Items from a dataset
────────────────────

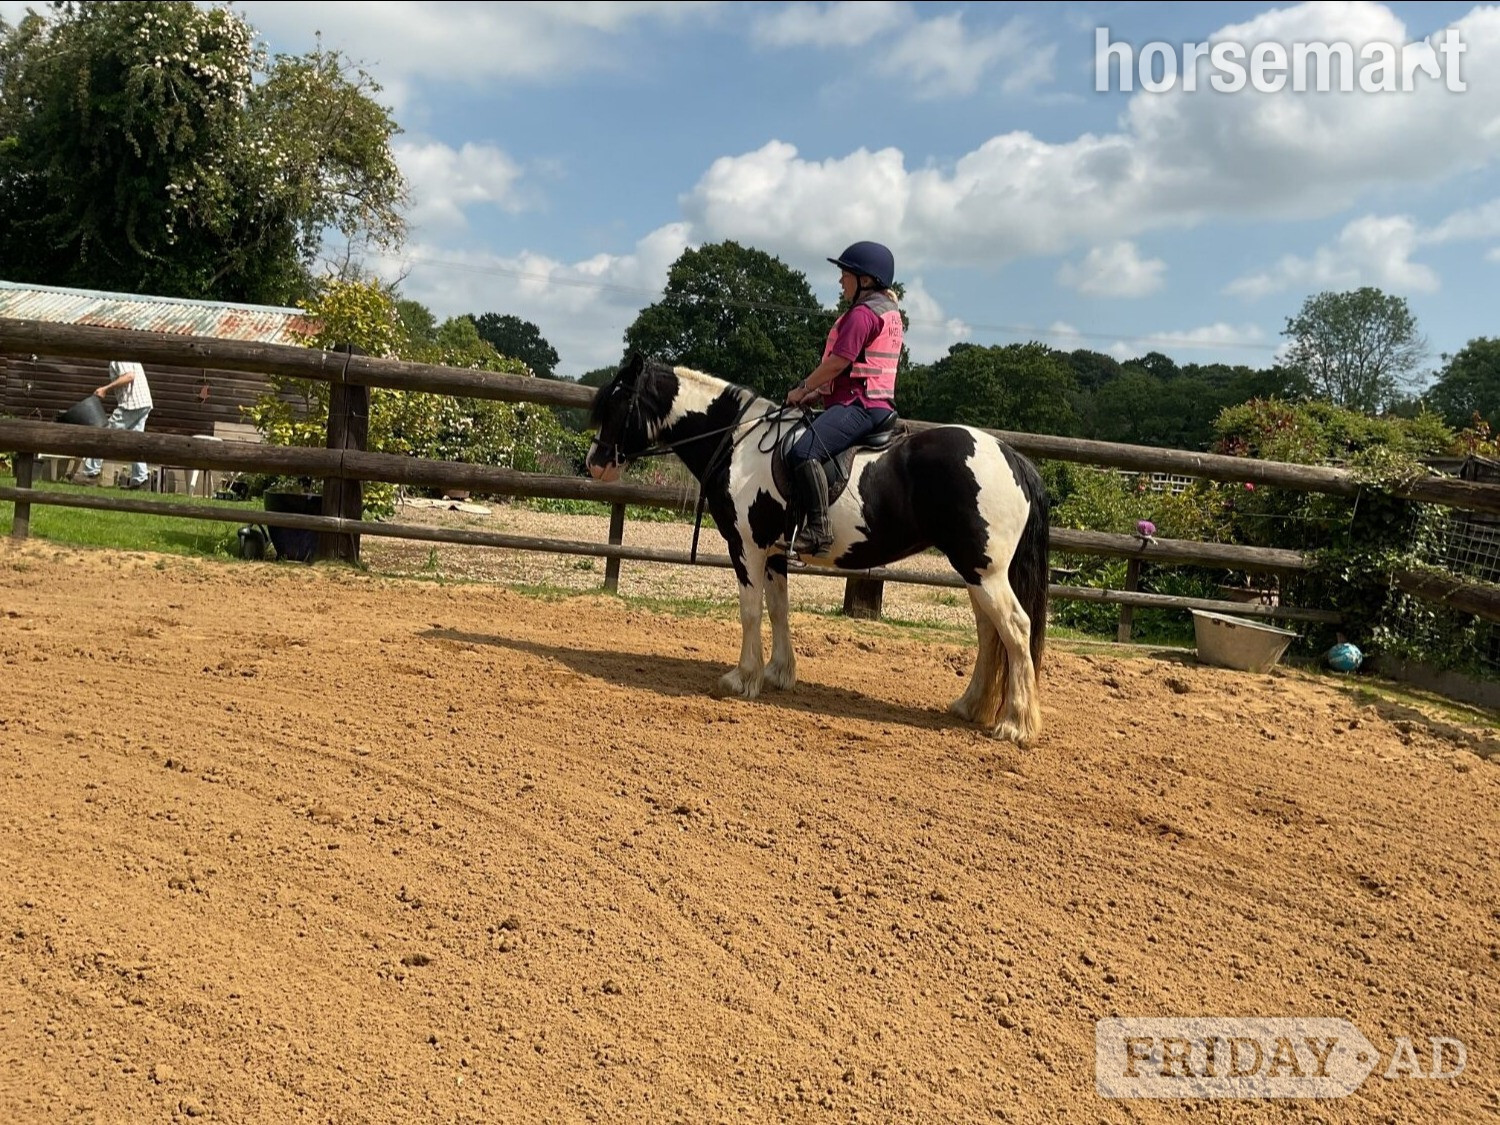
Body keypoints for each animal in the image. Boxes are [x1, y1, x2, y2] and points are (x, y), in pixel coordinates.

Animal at [585, 354, 1051, 747]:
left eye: (618, 404)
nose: (594, 463)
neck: (739, 442)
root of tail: (1013, 458)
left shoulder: (747, 547)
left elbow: (750, 611)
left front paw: (743, 677)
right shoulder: (774, 552)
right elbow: (778, 608)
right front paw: (779, 673)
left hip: (984, 571)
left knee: (1015, 628)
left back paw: (1016, 725)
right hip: (975, 571)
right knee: (990, 634)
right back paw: (970, 706)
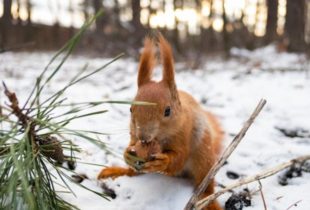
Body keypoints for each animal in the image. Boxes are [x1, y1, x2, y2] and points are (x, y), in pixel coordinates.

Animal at [99, 32, 223, 210]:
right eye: (130, 109)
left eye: (167, 110)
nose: (143, 136)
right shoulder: (133, 134)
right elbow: (132, 145)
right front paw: (128, 153)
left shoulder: (184, 133)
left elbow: (179, 156)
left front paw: (162, 163)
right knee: (132, 172)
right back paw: (117, 171)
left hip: (203, 156)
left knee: (206, 182)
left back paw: (208, 200)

────────────────────

Report the number of lines, in the entries above, that contain the word "elbow", without any other text.

*RESPONSE BELOW*
4